■ **THE PROBLEM**
Report how many lines in the entries below hold the word "SberPay". Your answer is that number alone.

■ **AVAILABLE DATA**
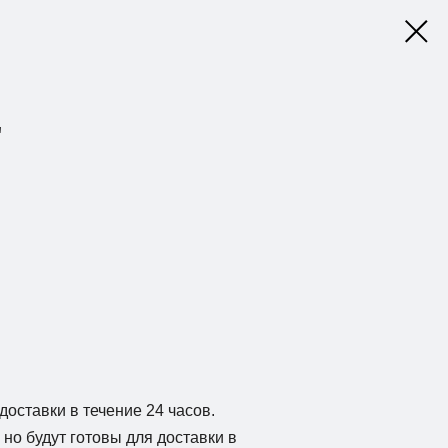
"
доставки в течение 24 часов.
но будут готовы для доставки в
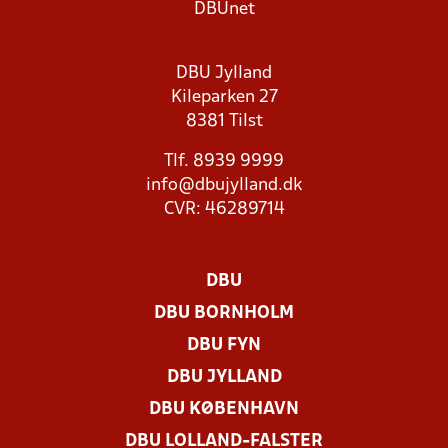
DBUnet
DBU Jylland
Kileparken 27
8381 Tilst
Tlf. 8939 9999
info@dbujylland.dk
CVR: 46289714
DBU
DBU BORNHOLM
DBU FYN
DBU JYLLAND
DBU KØBENHAVN
DBU LOLLAND-FALSTER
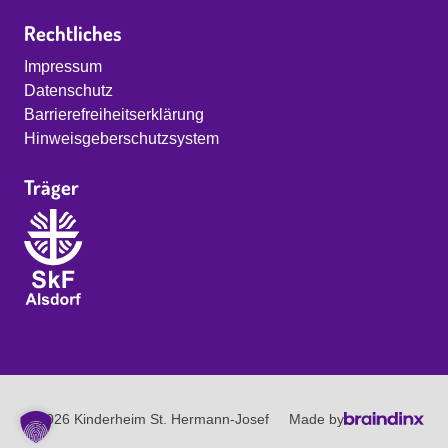
Rechtliches
Impressum
Datenschutz
Barrierefreiheitserklärung
Hinweisgeberschutzsystem
Träger
© 2026 Kinderheim St. Hermann-Josef
Made by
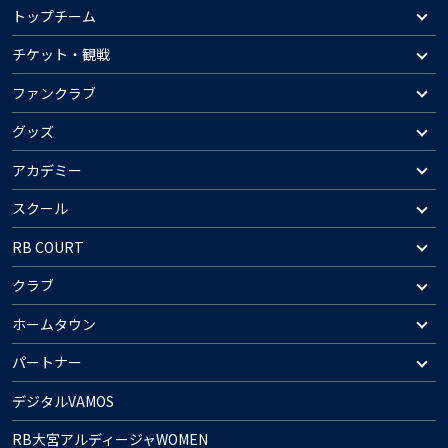
トップチーム
チケット・観戦
ファンクラブ
グッズ
アカデミー
スクール
RB COURT
クラブ
ホームタウン
パートナー
デジタルVAMOS
RB大宮アルディージャWOMEN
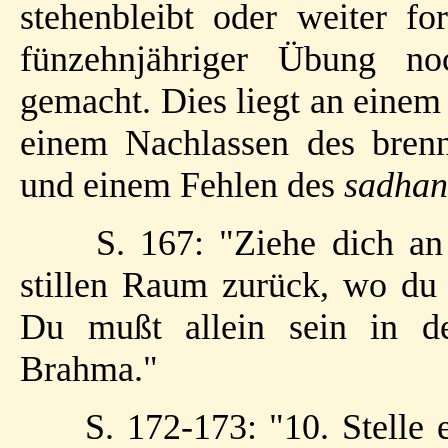
stehenbleibt oder weiter fo
fünzehnjähriger Übung noc
gemacht. Dies liegt an einem
einem Nachlassen des bren
und einem Fehlen des
sadhan
S. 167: "Ziehe dich an
stillen Raum zurück, wo du d
Du mußt allein sein in d
Brahma."
S. 172-173: "10. Stelle 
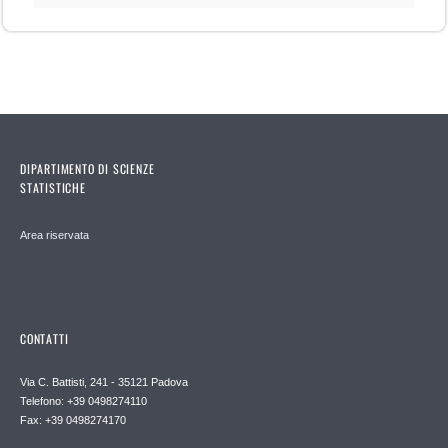
DIPARTIMENTO DI SCIENZE
STATISTICHE
Area riservata
CONTATTI
Via C. Battisti, 241 - 35121 Padova
Telefono: +39 0498274110
Fax: +39 0498274170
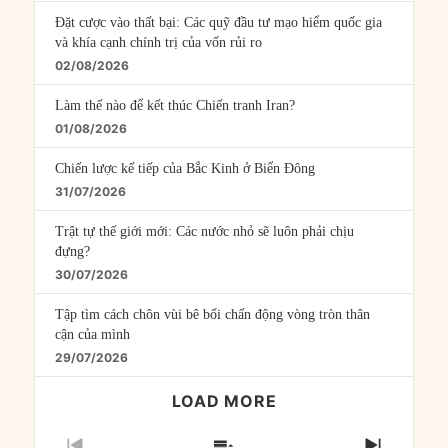
Đặt cược vào thất bại: Các quỹ đầu tư mạo hiểm quốc gia
và khía cạnh chính trị của vốn rủi ro
02/08/2026
Làm thế nào để kết thúc Chiến tranh Iran?
01/08/2026
Chiến lược kế tiếp của Bắc Kinh ở Biển Đông
31/07/2026
Trật tự thế giới mới: Các nước nhỏ sẽ luôn phải chịu
đựng?
30/07/2026
Tập tìm cách chôn vùi bê bối chấn động vòng tròn thân
cận của mình
29/07/2026
LOAD MORE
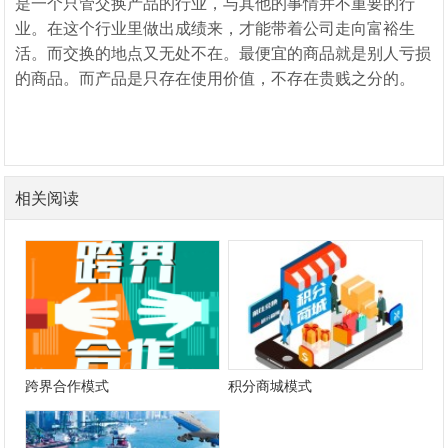
是一个只管交换产品的行业，与其他的事情并不重要的行
业。在这个行业里做出成绩来，才能带着公司走向富裕生
活。而交换的地点又无处不在。最便宜的商品就是别人亏损
的商品。而产品是只存在使用价值，不存在贵贱之分的。
相关阅读
跨界合作模式
积分商城模式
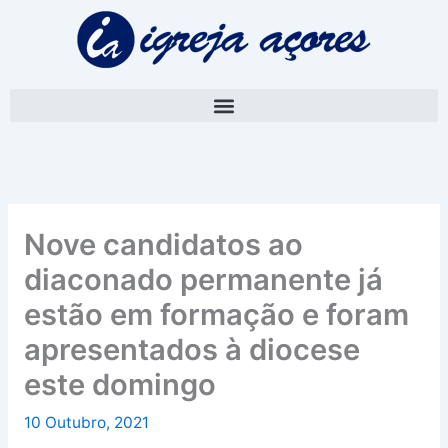
Skip
A
to
r
content
q
u
i
v
o
Nove candidatos ao
diaconado permanente já
estão em formação e foram
apresentados à diocese
este domingo
10 Outubro, 2021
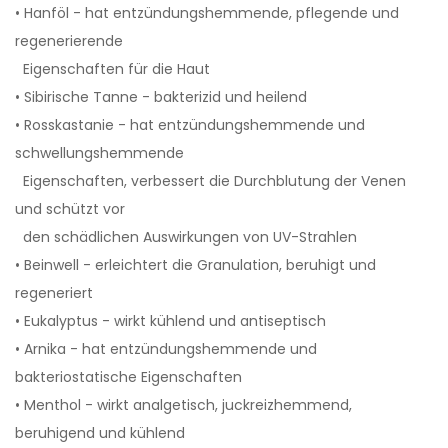
• Hanföl - hat entzündungshemmende, pflegende und
regenerierende
Eigenschaften für die Haut
• Sibirische Tanne - bakterizid und heilend
• Rosskastanie - hat entzündungshemmende und
schwellungshemmende
Eigenschaften, verbessert die Durchblutung der Venen
und schützt vor
den schädlichen Auswirkungen von UV-Strahlen
• Beinwell - erleichtert die Granulation, beruhigt und
regeneriert
• Eukalyptus - wirkt kühlend und antiseptisch
• Arnika - hat entzündungshemmende und
bakteriostatische Eigenschaften
• Menthol - wirkt analgetisch, juckreizhemmend,
beruhigend und kühlend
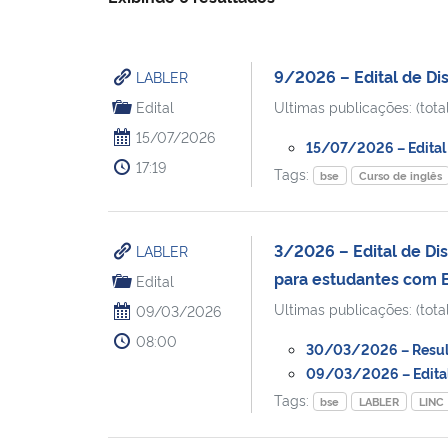
9/2026 – Edital de Di
LABLER
Edital
Ultimas publicações: (total
15/07/2026
15/07/2026 – Edital 
17:19
Tags:
bse
Curso de inglês
3/2026 – Edital de Dis
LABLER
para estudantes com 
Edital
Ultimas publicações: (total
09/03/2026
08:00
30/03/2026 – Resulta
09/03/2026 – Edital 
Tags:
bse
LABLER
LINC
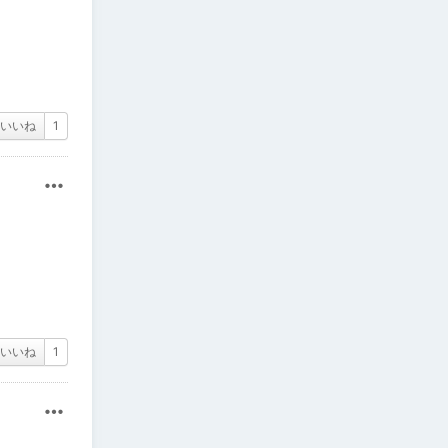
いいね
1
その他
いいね
1
その他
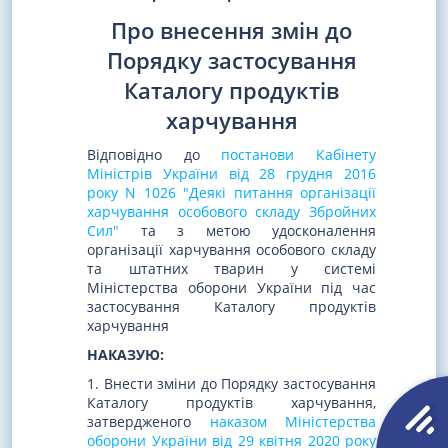
Про внесення змін до
Порядку застосування
Каталогу продуктів
харчування
Відповідно до
постанови Кабінету
Міністрів України від 28 грудня 2016
року N 1026 "Деякі питання організації
харчування особового складу Збройних
Сил"
та з метою удосконалення
організації харчування особового складу
та штатних тварин у системі
Міністерства оборони України під час
застосування Каталогу продуктів
харчування
НАКАЗУЮ:
1. Внести зміни до Порядку застосування
Каталогу продуктів харчування,
затвердженого
наказом Міністерства
оборони України від 29 квітня 2020 року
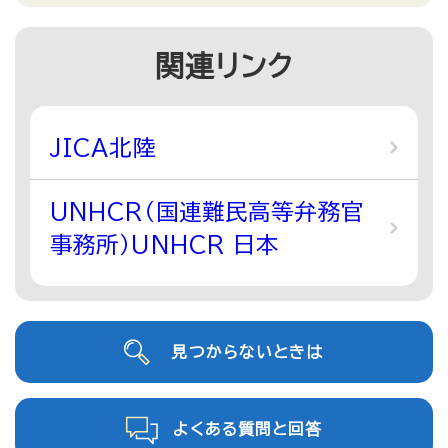
関連リンク
JICA北陸
UNHCR（国連難民高等弁務官
事務所）UNHCR 日本
見つからないときは
よくある質問と回答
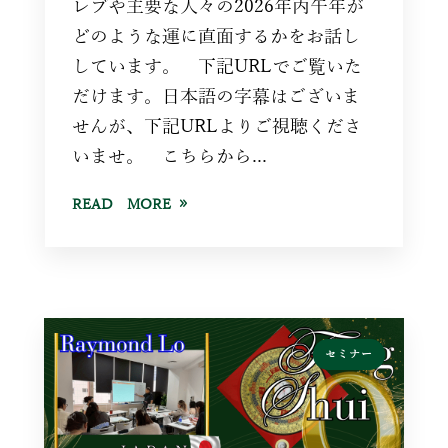
レブや主要な人々の2026年丙午年が
どのような運に直面するかをお話し
しています。 下記URLでご覧いた
だけます。日本語の字幕はございま
せんが、下記URLよりご視聴くださ
いませ。 こちらから...
READ MORE
セミナー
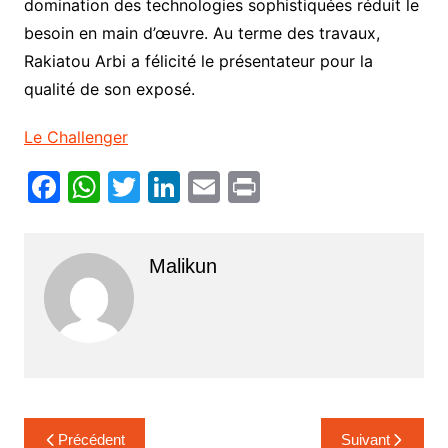
domination des technologies sophistiquées réduit le
besoin en main d’œuvre. Au terme des travaux,
Rakiatou Arbi a félicité le présentateur pour la
qualité de son exposé.
Le Challenger
F
W
T
Li
E
Pr
a
h
w
n
m
in
c
at
itt
k
ai
t
Malikun
e
s
er
e
l
b
A
dI
o
p
n
o
p
k
Navigation
Précédent
Suivant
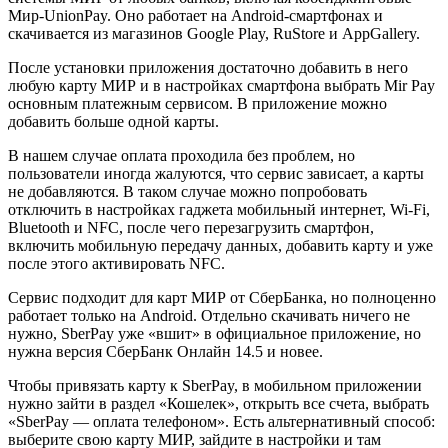
Мир-UnionPay. Оно работает на Android-смартфонах и
скачивается из магазинов Google Play, RuStore и AppGallery.
После установки приложения достаточно добавить в него
любую карту МИР и в настройках смартфона выбрать Mir Pay
основным платежным сервисом. В приложение можно
добавить больше одной карты.
В нашем случае оплата проходила без проблем, но
пользователи иногда жалуются, что сервис зависает, а карты
не добавляются. В таком случае можно попробовать
отключить в настройках гаджета мобильный интернет, Wi-Fi,
Bluetooth и NFC, после чего перезагрузить смартфон,
включить мобильную передачу данных, добавить карту и уже
после этого активировать NFC.
Сервис подходит для карт МИР от СберБанка, но полноценно
работает только на Android. Отдельно скачивать ничего не
нужно, SberPay уже «вшит» в официальное приложение, но
нужна версия СберБанк Онлайн 14.5 и новее.
Чтобы привязать карту к SberPay, в мобильном приложении
нужно зайти в раздел «Кошелек», открыть все счета, выбрать
«SberPay — оплата телефоном». Есть альтернативный способ:
выберите свою карту МИР, зайдите в настройки и там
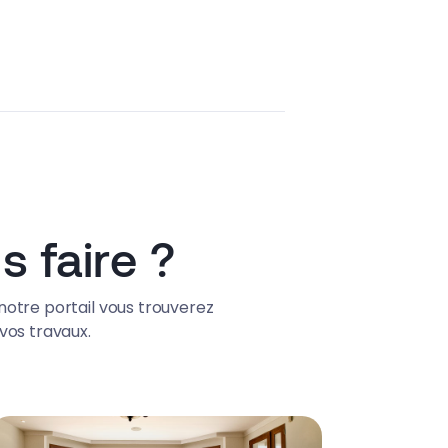
 faire ?
notre portail vous trouverez
vos travaux.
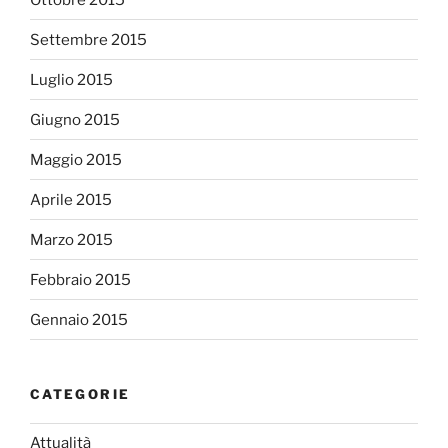
Settembre 2015
Luglio 2015
Giugno 2015
Maggio 2015
Aprile 2015
Marzo 2015
Febbraio 2015
Gennaio 2015
CATEGORIE
Attualità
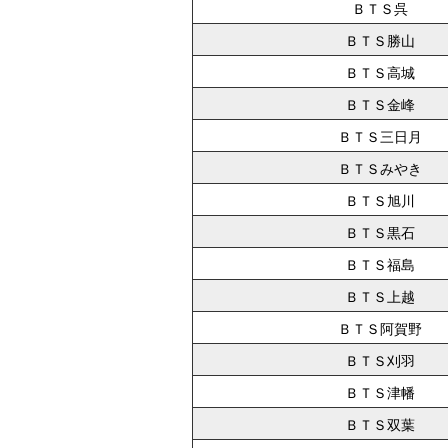
ＢＴＳ呉
ＢＴＳ勝山
ＢＴＳ高城
ＢＴＳ金峰
ＢＴＳ三日月
ＢＴＳみやき
ＢＴＳ旭川
ＢＴＳ黒石
ＢＴＳ福島
ＢＴＳ上越
ＢＴＳ阿賀野
ＢＴＳ刈羽
ＢＴＳ津幡
ＢＴＳ双葉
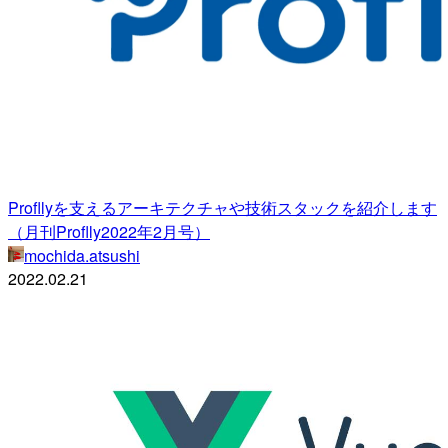
Profllyを支えるアーキテクチャや技術スタックを紹介します
（月刊Proflly2022年2月号）
mochida.atsushi
2022.02.21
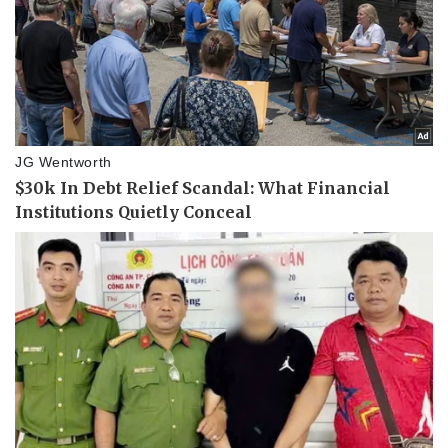
Pháp luật
Quân sự - Quốc phòng
Vụ án
Vũ khí
Tin nóng
Việt Nam
Tư vấn luật
Phân tích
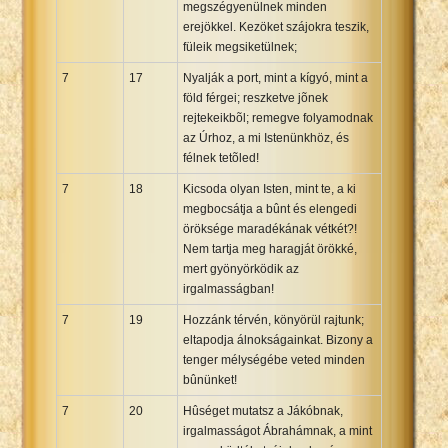
megszégyenülnek minden
erejökkel. Kezöket szájokra teszik,
füleik megsiketülnek;
7
17
Nyalják a port, mint a kígyó, mint a
föld férgei; reszketve jõnek
rejtekeikbõl; remegve folyamodnak
az Úrhoz, a mi Istenünkhöz, és
félnek tetõled!
7
18
Kicsoda olyan Isten, mint te, a ki
megbocsátja a bûnt és elengedi
öröksége maradékának vétkét?!
Nem tartja meg haragját örökké,
mert gyönyörködik az
irgalmasságban!
7
19
Hozzánk térvén, könyörül rajtunk;
eltapodja álnokságainkat. Bizony a
tenger mélységébe veted minden
bûnünket!
7
20
Hûséget mutatsz a Jákóbnak,
irgalmasságot Ábrahámnak, a mint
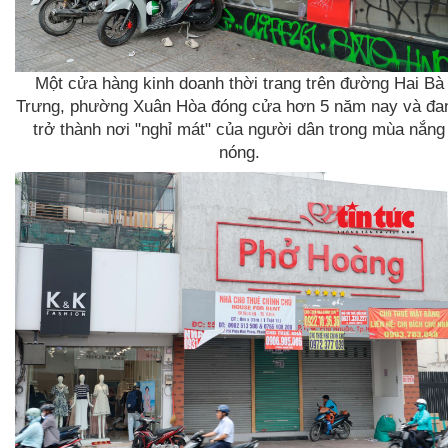
Một cửa hàng kinh doanh thời trang trên đường Hai Bà
Trưng, phường Xuân Hòa đóng cửa hơn 5 năm nay và đa
trở thành nơi "nghỉ mát" của người dân trong mùa nắng
nóng.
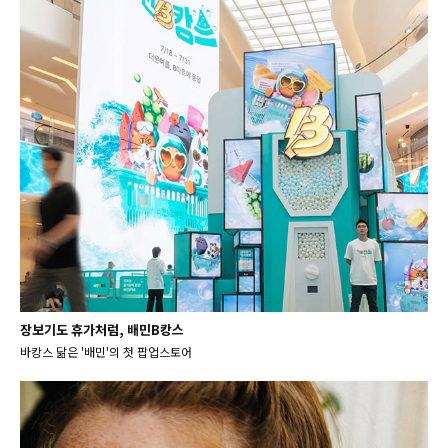
장보기도 휴가처럼, 배민B캉스
바캉스 닮은 '배민'의 첫 팝업스토어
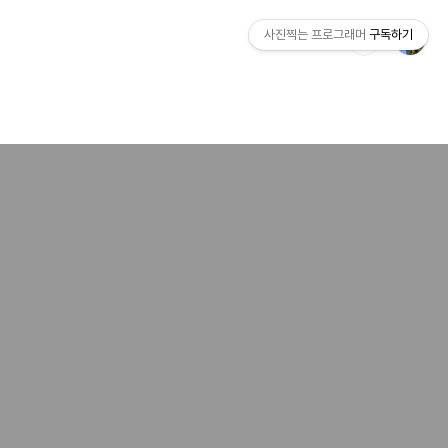
사진찍는 프로그래머
구독하기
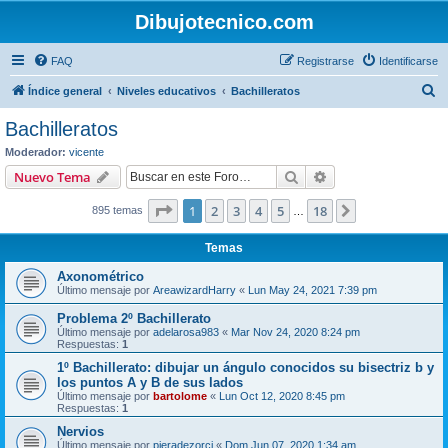
Dibujotecnico.com
FAQ
Registrarse
Identificarse
B
Índice general
Niveles educativos
Bachilleratos
u
Bachilleratos
s
Moderador:
vicente
c
Buscar
Búsqueda avanzad
Nuevo Tema
a
Página
1
de
18
1
2
3
4
5
18
Siguiente
895 temas
r
…
Temas
Axonométrico
Último mensaje por
AreawizardHarry
«
Lun May 24, 2021 7:39 pm
Problema 2º Bachillerato
Último mensaje por
adelarosa983
«
Mar Nov 24, 2020 8:24 pm
Respuestas:
1
1º Bachillerato: dibujar un ángulo conocidos su bisectriz b y
los puntos A y B de sus lados
Último mensaje por
bartolome
«
Lun Oct 12, 2020 8:45 pm
Respuestas:
1
Nervios
Último mensaje por
pieradezorci
«
Dom Jun 07, 2020 1:34 am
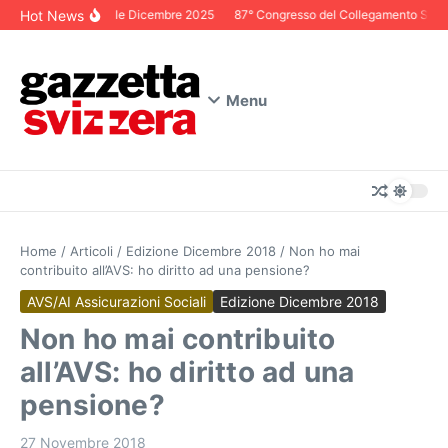
Salta al contenuto
Hot News
Editoriale Dicembre 2025
87° Congresso del Collegamento Svizzer
Menu
Home
/
Articoli
/
Edizione Dicembre 2018
/
Non ho mai
contribuito all’AVS: ho diritto ad una pensione?
AVS/AI Assicurazioni Sociali
Edizione Dicembre 2018
Non ho mai contribuito
all’AVS: ho diritto ad una
pensione?
27 Novembre 2018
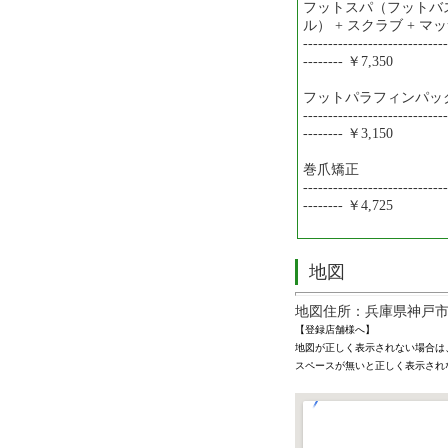
フットスパ（フットバス
ル） + スクラブ + マ
-----------------------------
-------- ￥7,350
フットパラフィンパッ
-----------------------------
-------- ￥3,150
巻爪矯正
-----------------------------
-------- ￥4,725
地図
地図住所：兵庫県神戸市中
【登録店舗様へ】
地図が正しく表示されない場合は
スペースが無いと正しく表示され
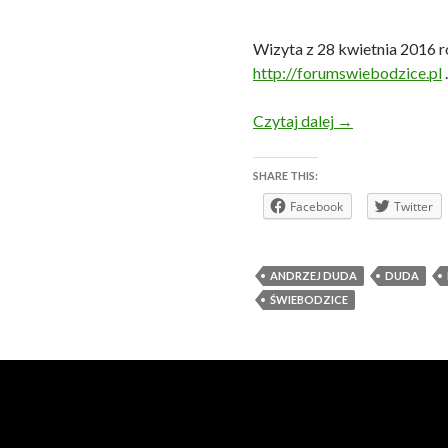
Wizyta z 28 kwietnia 2016 r
http://forumswiebodzice.pl
.
Prezydent RP An
Czytaj dalej
→
SHARE THIS:
Facebook
Twitter
ANDRZEJ DUDA
DUDA
ŚWIEBODZICE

■ **ANSWER TO THE PROBLEM**
3